▶ **TASK INSTRUCTIONS**: Please swap "€" for "EUR" throughout the records below and give every line back otherwise unchanged, leaving out the pictures.

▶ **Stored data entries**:

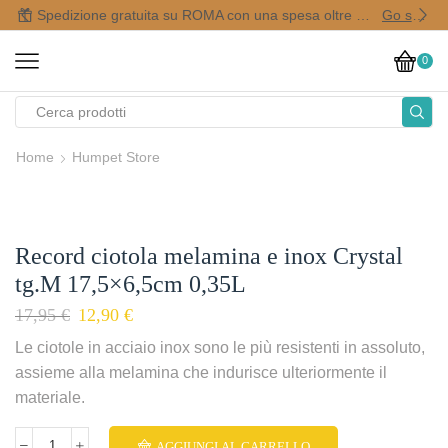
Spedizione gratuita su ROMA con una spesa oltre i 50,00 €
Go shop
0
Home
Humpet Store
Record ciotola melamina e inox Crystal
tg.M 17,5×6,5cm 0,35L
17,95
€
12,90
€
Le ciotole in acciaio inox sono le più resistenti in assoluto,
assieme alla melamina che indurisce ulteriormente il
materiale.
AGGIUNGI AL CARRELLO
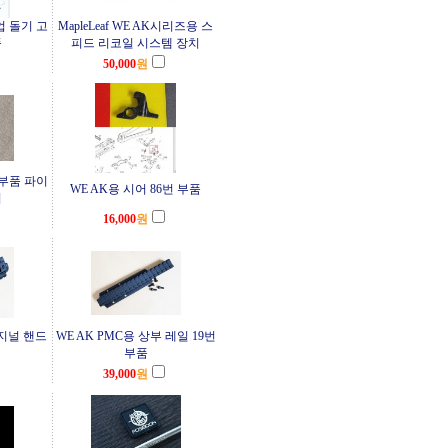
업 돌기 고
MapleLeaf WE AK시리즈용 스
품
피드 리코일 시스템 장치
50,000
원
번 부품 파이
WE AK용 시어 86번 부품
커
16,000
원
리지널 핸드
WE AK PMC용 상부 레일 19번
부품
39,000
원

▶ **YOUR RESPONSE**:
Spedizione gratuita su ROMA con una spesa oltre i 50,00 EUR
Go shop
0
Home
Humpet Store
Record ciotola melamina e inox Crystal
tg.M 17,5×6,5cm 0,35L
17,95
EUR
12,90
EUR
Le ciotole in acciaio inox sono le più resistenti in assoluto,
assieme alla melamina che indurisce ulteriormente il
materiale.
AGGIUNGI AL CARRELLO
업 돌기 고
MapleLeaf WE AK시리즈용 스
품
피드 리코일 시스템 장치
50,000
원
번 부품 파이
WE AK용 시어 86번 부품
커
16,000
원
리지널 핸드
WE AK PMC용 상부 레일 19번
부품
39,000
원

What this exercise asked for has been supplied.